In the mid-1950s, the Boys of Boise scandal was the City of Trees’ own version of Hollywood’s Red Scare hunt for communists. So how does it connect to the Table Rock cross, a familiar and even comforting sight for many Boiseans?
I recently traced the history on the City Cast Boise podcast, and went further back to pre-colonization, when the mountain that bears Table Rock was a spiritual symbol of another kind.
What Was the Scandal?
In October 1955, a Boise police officer began investigating men who were allegedly meeting in public parks to have sex with teenage boys. The Idaho Statesman covered the allegations almost daily, and the investigation quickly expanded to consenting adults.
The Boise Police Department hired a private investigator in the case, and 16 men were charged over the next two years. It’s difficult to determine how many people were investigated in total. Some local historians said in the “Fall of ‘55” documentary about the scandal that author John Gerassi greatly exaggerated the number of allegations in his 1966 book “The Boys of Boise.”
The moral panic brought national media attention, especially when the scandal increasingly focused on well-known men in consensual gay relationships.
“Boise was known for the ‘Boys of Boise’ and I think it was embarrassing,” Alan Virta, a former Boise State librarian, told me a few years ago. “And people didn’t want to bring it up. Plus, the whole situation broke families up and caused a lot of grief in Boise.”
How Did the Scandal Lead to the Cross?
A Christian civic and service organization called the Junior Chamber of Commerce Club (also known as the Jaycees) dedicated itself to declaring Boise’s allegiance to Christianity — and thus against communism and homosexuality.

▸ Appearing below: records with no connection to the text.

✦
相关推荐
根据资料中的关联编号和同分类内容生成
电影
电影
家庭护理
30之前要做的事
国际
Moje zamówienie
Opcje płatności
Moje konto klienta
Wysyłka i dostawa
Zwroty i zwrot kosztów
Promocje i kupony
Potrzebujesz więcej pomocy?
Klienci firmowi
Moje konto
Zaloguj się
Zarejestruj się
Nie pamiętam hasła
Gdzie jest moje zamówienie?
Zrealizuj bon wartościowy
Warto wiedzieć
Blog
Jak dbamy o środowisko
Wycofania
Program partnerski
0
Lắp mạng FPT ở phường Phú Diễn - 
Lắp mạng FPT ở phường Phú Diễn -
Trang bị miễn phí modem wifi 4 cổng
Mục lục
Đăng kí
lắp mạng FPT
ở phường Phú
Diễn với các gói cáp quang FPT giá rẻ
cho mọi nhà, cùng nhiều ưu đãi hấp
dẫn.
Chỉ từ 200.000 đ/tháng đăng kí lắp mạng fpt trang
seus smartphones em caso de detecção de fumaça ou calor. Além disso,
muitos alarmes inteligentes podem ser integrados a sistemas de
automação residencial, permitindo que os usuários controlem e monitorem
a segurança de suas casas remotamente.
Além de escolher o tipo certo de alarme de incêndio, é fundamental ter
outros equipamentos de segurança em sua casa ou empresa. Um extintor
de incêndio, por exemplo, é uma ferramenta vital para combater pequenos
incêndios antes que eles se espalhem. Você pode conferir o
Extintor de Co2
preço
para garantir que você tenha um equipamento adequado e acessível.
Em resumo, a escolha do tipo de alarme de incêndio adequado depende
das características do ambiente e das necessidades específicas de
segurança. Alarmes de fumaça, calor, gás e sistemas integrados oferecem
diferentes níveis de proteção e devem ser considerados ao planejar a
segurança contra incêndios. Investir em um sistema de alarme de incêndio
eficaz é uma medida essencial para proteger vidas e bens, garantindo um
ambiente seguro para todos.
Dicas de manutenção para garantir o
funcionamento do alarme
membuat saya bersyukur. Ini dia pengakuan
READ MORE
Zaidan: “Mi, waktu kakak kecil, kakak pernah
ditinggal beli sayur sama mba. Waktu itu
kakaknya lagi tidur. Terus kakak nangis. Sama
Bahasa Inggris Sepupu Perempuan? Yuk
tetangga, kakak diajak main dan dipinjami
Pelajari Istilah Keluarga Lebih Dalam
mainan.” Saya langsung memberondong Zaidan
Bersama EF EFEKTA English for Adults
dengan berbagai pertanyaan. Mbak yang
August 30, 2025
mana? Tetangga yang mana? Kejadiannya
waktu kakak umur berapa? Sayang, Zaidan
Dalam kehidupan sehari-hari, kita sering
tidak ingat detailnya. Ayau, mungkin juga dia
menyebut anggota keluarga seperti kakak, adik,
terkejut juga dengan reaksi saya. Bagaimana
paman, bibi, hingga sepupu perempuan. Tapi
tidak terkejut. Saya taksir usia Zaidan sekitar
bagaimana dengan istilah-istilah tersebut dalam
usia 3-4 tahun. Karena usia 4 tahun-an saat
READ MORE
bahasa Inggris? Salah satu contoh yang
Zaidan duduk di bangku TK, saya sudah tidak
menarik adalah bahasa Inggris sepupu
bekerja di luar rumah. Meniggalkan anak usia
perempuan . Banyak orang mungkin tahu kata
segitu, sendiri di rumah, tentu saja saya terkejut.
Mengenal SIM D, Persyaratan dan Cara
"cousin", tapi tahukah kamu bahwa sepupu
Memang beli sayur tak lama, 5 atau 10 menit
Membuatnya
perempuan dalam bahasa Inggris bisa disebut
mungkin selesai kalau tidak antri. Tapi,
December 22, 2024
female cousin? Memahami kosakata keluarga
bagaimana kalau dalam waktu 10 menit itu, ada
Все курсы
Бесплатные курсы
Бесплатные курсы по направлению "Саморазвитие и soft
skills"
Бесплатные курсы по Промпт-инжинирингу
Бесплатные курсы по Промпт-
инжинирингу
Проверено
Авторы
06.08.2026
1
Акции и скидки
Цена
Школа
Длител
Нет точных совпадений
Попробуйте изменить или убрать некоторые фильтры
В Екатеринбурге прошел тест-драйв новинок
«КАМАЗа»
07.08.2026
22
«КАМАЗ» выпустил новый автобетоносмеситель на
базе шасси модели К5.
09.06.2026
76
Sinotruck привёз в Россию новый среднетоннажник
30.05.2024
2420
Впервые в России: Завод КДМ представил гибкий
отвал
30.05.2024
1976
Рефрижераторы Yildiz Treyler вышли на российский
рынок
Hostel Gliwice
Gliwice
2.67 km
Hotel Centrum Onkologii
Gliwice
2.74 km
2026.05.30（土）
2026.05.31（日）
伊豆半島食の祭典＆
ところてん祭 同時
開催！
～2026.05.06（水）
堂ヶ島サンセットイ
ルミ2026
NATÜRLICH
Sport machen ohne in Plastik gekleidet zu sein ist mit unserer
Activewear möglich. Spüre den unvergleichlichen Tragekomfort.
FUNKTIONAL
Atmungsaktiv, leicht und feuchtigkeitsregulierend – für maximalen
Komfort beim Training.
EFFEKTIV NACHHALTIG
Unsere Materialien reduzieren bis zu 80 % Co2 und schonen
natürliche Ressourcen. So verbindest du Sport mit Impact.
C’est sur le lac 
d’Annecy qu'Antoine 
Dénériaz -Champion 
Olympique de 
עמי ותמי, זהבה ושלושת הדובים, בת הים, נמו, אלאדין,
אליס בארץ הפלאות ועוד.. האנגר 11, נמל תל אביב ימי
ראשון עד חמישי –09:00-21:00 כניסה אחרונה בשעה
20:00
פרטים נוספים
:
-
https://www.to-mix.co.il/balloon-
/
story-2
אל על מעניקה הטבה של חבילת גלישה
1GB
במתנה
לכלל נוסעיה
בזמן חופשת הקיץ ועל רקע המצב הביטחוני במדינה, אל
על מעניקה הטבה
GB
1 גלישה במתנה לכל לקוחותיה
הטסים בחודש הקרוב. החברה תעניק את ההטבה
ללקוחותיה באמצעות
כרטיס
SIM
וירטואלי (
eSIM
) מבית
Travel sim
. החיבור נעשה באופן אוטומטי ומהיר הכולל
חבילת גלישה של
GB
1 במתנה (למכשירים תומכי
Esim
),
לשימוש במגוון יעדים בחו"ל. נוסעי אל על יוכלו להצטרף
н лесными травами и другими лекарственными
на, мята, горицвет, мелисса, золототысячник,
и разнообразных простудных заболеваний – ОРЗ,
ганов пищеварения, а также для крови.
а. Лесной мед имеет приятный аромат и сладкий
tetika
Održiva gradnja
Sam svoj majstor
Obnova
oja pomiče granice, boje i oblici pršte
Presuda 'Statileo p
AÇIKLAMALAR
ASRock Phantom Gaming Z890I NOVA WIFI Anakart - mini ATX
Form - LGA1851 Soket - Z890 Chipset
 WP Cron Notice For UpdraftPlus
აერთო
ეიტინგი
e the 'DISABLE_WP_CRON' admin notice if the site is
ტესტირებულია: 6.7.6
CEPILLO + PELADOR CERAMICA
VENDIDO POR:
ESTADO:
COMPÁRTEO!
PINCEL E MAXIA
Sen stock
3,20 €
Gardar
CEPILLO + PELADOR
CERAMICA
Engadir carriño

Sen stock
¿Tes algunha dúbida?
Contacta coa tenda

In December 1955, amidst the scandal, the Jaycees dug the hole that has since cradled the cross on top of Table Rock. By Jan. 8, 1956, it was finished.
At the time, that land was owned by the Idaho Department of Corrections. A 1971 ruling against a similar cross in Eugene, Ore. — due to a concern over having a religious symbol so publicly exhibited on publicly-owned land — worried the Jaycees. They asked to buy the land from the Board of Corrections, who turned it over to the Board of Lands, who then auctioned it off to the Jaycees for $100.
Another two decades passed, and the ACLU pointed out that the public hadn’t been notified of the auction, but never sued over the discrepancy. The news made its way to influential Chicago-based atheist Rob Sherman who delivered a speech at Boise State drumming up support for legal action to remove the cross.
That backfired, and led to a crowd of 10,000 marching from the Boise Depot to the Capitol in support of keeping the cross, which is the largest political demonstration that I’m aware of in Idaho history (and I’ve been searching for years).
The Symbol of the Cross
The Table Rock cross is commonly referred to as a beacon of shared values among Boiseans. Its proximity to the downtown St. Luke’s hospital has comforted many visitors and patients during anticipation, grief, or recovery.
Before the cross, Table Rock was a sandstone quarry that employed masses of immigrants, who plied rock that was used in the development of downtown Boise buildings.
Before that, it was a gathering place for the Shoshone, Bannock, and Northern Paiute peoples. Every June, members of those Indigenous groups return to the Chief Eagle Eye Reserve to retrace their ancestor’s footsteps.
Those ancestors were forcibly removed from the valley, and never signed over the land they had called home for millenia. Throughout the Americas, Christianity and the symbol of the cross were used to justify genocide and the forced relocation and internment of Indigenous people. Now, it stands on the hill to signify one powerful group of people who live here.
As Pride Month winds down, this Boise landmark gives us the opportunity to examine not only how it came to be, but what came before it.